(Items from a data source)
################

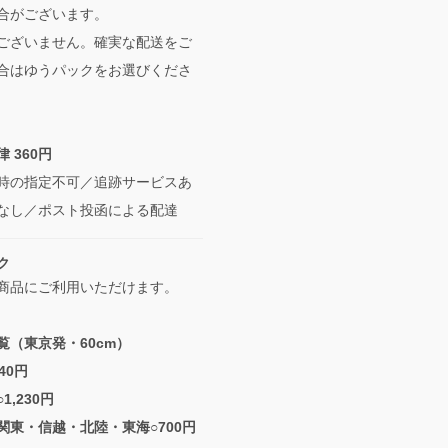
合がございます。
ございません。確実な配送をご
合はゆうパックをお選びくださ
 360円
時の指定不可／追跡サービスあ
なし／ポスト投函による配達
ク
商品にご利用いただけます。
覧（東京発・60cm）
40円
1,230円
関東・信越・北陸・東海○700円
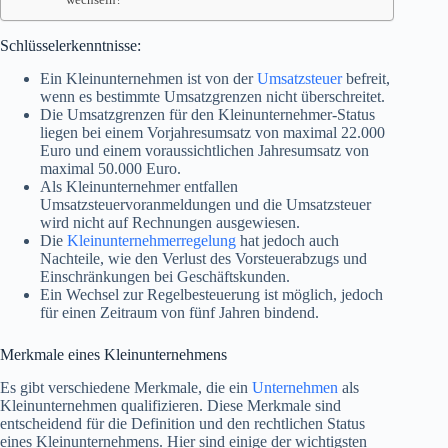
Schlüsselerkenntnisse:
Ein Kleinunternehmen ist von der
Umsatzsteuer
befreit,
wenn es bestimmte Umsatzgrenzen nicht überschreitet.
Die Umsatzgrenzen für den Kleinunternehmer-Status
liegen bei einem Vorjahresumsatz von maximal 22.000
Euro und einem voraussichtlichen Jahresumsatz von
maximal 50.000 Euro.
Als Kleinunternehmer entfallen
Umsatzsteuervoranmeldungen und die Umsatzsteuer
wird nicht auf Rechnungen ausgewiesen.
Die
Kleinunternehmerregelung
hat jedoch auch
Nachteile, wie den Verlust des Vorsteuerabzugs und
Einschränkungen bei Geschäftskunden.
Ein Wechsel zur Regelbesteuerung ist möglich, jedoch
für einen Zeitraum von fünf Jahren bindend.
Merkmale eines Kleinunternehmens
Es gibt verschiedene Merkmale, die ein
Unternehmen
als
Kleinunternehmen qualifizieren. Diese Merkmale sind
entscheidend für die Definition und den rechtlichen Status
eines Kleinunternehmens. Hier sind einige der wichtigsten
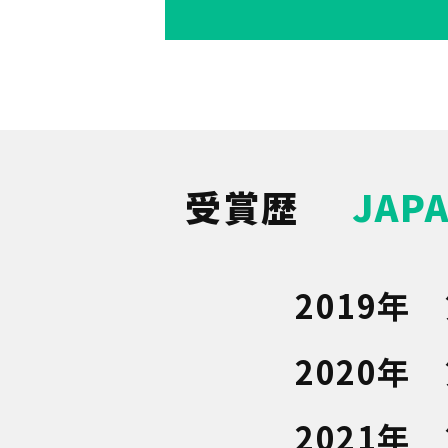
受賞歴
JAP
2019年
2020年
2021年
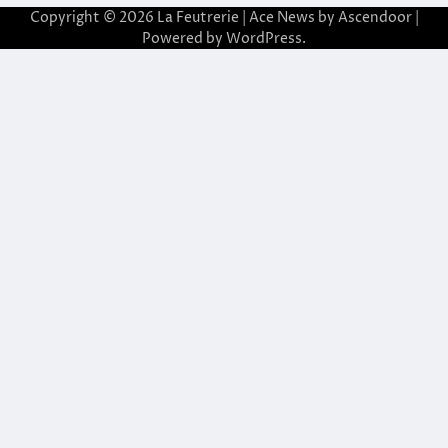
Copyright © 2026
La Feutrerie
| Ace News by
Ascendoor
|
Powered by
WordPress
.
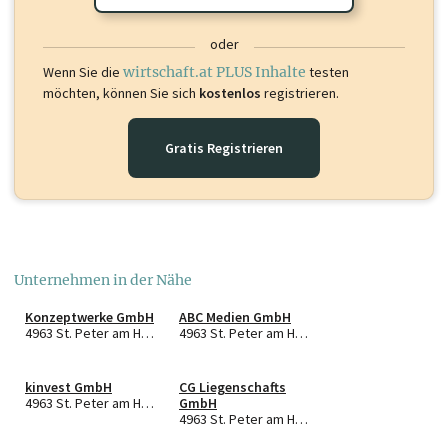
oder
Wenn Sie die
wirtschaft.at PLUS Inhalte
testen
möchten, können Sie sich
kostenlos
registrieren.
Gratis Registrieren
Unternehmen in der Nähe
Konzeptwerke GmbH
ABC Medien GmbH
4963 St. Peter am Hart
4963 St. Peter am Hart
kinvest GmbH
CG Liegenschafts
4963 St. Peter am Hart
GmbH
4963 St. Peter am Hart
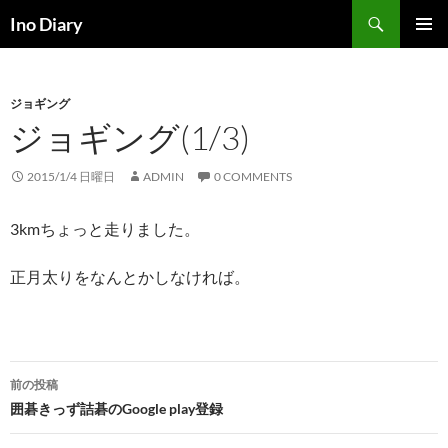
コ
検
Ino Diary
ン
索
メインメ
テ
ニュー
ン
ジョギング
ツ
ジョギング(1/3)
へ
ス
キ
2015/1/4 日曜日
ADMIN
0 COMMENTS
ッ
プ
3kmちょっと走りました。
正月太りをなんとかしなければ。
投
前の投稿
稿
囲碁きっず詰碁のGoogle play登録
ナ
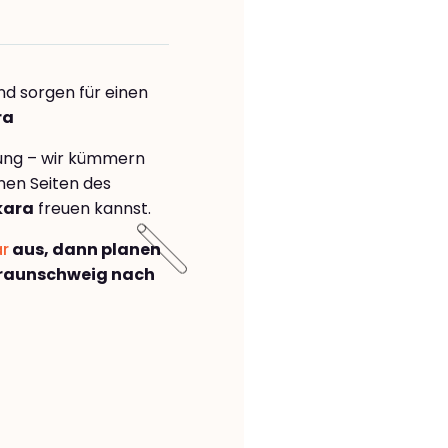
nd sorgen für einen
ra
rung – wir kümmern
önen Seiten des
kara
freuen kannst.
ar
aus, dann planen
raunschweig nach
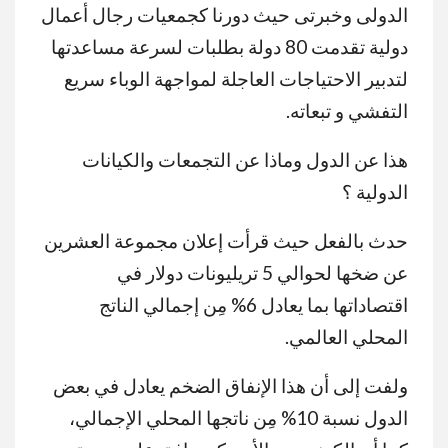
الدولى وخبرتى حيث دورنا كجمعيات رجال أعمال
دولية تقدمت 80 دولة بطلبات لسرعة مساعدتها
لتدبير الاحتياجات العاجلة لمواجهة الوباء سريع
التفشي و تبعاته.
هذا عن الدول وماذا عن التجمعات والكيانات
الدولية ؟
حدث بالفعل حيث قرأت إعلان مجموعة العشرين
عن ضخها لحوالي 5 تريليونات دولار في
اقتصاداتها بما يعادل 6% مِن إجمالي الناتج
المحلي العالمي.
ولفت إلى أن هذا الإنفاق الضخم يعادل في بعض
الدول نسبة 10% مِن ناتجها المحلي الإجمالي،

################

Out of the preceding entries, pull each line that contains the word "يعادل".

Finished exercise:
اقتصاداتها بما يعادل 6% مِن إجمالي الناتج
ولفت إلى أن هذا الإنفاق الضخم يعادل في بعض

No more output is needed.